By Tara Oresick
On January 21, two lambs began their very first day at our Northern California Shelter — and they began it very early. Twins Elizabeth and Zuri were born at about 4:30 a.m. (read about the rescue of their mother, Dolly). Each entered the world in very different ways, and so life itself is unfolding differently for them. But for both, each morning promises a busy day of learning and growing.
Getting to Know You: Zuri
Zuri had a rough start. On the morning of her birth, she was rushed to the hospital after caregivers found her clinging to life, lying still and wet on the floor of the barn with the birth sack still encasing her head and aspirated fluid in her lungs. Dolly, already inseparable from firstborn Elizabeth, seemed unaware of her second lamb. It was caregivers who cleaned, dried, and warmed Zuri in her first moments.
Like many other prey animals, sheep are keenly aware of their own and their babies’ vulnerability. Determined to keep their young alive, ewes are sometimes compelled to make a wrenching decision to devote their energy to a stronger lamb at the expense of one with a slim chance of survival, lest both die. We think this was the case with Dolly, who is one of the most fearful sheep we have ever rescued. She used the strength she had to protect Elizabeth, perhaps not even realizing that Zuri was alive. When Zuri returned from the hospital, Dolly did not appear to recognize her as her daughter and was reluctant to nurse her.
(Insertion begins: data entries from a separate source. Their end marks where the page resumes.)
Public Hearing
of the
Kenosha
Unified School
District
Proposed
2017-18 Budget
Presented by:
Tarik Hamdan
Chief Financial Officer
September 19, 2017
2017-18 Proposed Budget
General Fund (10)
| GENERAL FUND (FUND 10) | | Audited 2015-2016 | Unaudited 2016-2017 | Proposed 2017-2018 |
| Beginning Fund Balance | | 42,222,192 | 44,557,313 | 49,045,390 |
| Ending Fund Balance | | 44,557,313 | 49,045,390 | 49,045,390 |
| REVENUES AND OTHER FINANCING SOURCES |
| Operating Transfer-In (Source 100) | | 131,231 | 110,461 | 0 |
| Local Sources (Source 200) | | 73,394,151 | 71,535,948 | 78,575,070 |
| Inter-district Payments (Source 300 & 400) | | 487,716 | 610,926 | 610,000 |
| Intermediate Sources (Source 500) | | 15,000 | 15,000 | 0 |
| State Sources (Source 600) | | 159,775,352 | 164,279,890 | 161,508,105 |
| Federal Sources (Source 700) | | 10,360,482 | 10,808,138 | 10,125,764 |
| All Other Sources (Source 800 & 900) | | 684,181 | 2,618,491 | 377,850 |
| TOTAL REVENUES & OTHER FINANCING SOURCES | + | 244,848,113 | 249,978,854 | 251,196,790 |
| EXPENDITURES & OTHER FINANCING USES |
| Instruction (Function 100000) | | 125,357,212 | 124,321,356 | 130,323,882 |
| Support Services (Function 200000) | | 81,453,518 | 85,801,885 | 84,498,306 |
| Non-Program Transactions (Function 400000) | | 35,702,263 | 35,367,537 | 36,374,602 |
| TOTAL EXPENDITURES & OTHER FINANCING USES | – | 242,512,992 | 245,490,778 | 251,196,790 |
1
Zuri quickly took to the bottle, though, and she currently lives in our shelter hospital, where she has no less than five human moms and dads (her caregivers). Confident and carefree, she adores us and follows us everywhere like a tiny assistant.
At the first sound of the doorknob turning in the morning, Zuri is up and bleating. And she’ll let you know if you’re running late! Along with her breakfast, Zuri receives a morning health check and gets her temperature taken. Over the course of the day, she’ll be weighed, her umbilicus (where her umbilical cord was attached) will be cleaned to prevent infection, and she’ll have a few more meals, too. Zuri gets sleepy as the day wears on, but she’s reluctant to take naps because she always wants to be part of the action.
After breakfast, it’s time to play and explore.
Zuri loves to run outside…
she checks in with the neighbors…
and, most of all, she loves to scramble to the top of anything she can — and then leap off! Straw bales are pretty much her favorite things.
Getting to Know You: Elizabeth
Elizabeth gets her meals from her mom instead of a bottle. Unlike her gregarious sister, Elizabeth is shy — she’d rather hang out with Dolly than socialize with visitors. But she, too, loves leaping off straw bales. Both Zuri and Elizabeth are super happy lambs who just want to run around and kick up their heels.
Elizabeth and Dolly love each other more than anything. The two live together in a private stall and yard — their own little studio apartment — and they stick to each other like glue!
Wherever Elizabeth goes, Dolly is right behind, “baa-ing” for her to be careful. When we perform health checks on Elizabeth, her mom is with her the entire time, uttering a series of guttural sounds — a special language that exists only between ewes and their lambs.
The relationship between Dolly and Elizabeth epitomizes the incredibly tight bonds that form between mother and baby sheep. Ewes are on alert for anything that might be a threat to their babies. Lambs, in turn, take their cues from mom’s behavior, learning from her what’s safe and what’s not.
The protection, comfort, and communication forged through the ewe–lamb bond are also expressed on a larger scale among the close-knit members of a sheep flock, something our two new lambs will experience when they get bigger.
And they are getting bigger! Elizabeth and Zuri are growing by leaps and bounds.
Now that Zuri and Elizabeth have grown some and mom is beginning to feel more at ease with us, the twins have daily play dates. Elizabeth is coming out of her shell and will now run up to caregivers in order to be with her beloved sister. Even though Elizabeth and Zuri started out apart, they will definitely be growing up together. They spend hours waging jumping contests and resting their heads on each other.
When night has fallen, it’s time for lambs to go to sleep, but they’ll be up in a few hours for their late-night snack. Bedtime is just a short break in the midst of their excitement. A day in the life of a lamb doesn’t really end; it just flows into a new day of wonders and fresh bales of straw.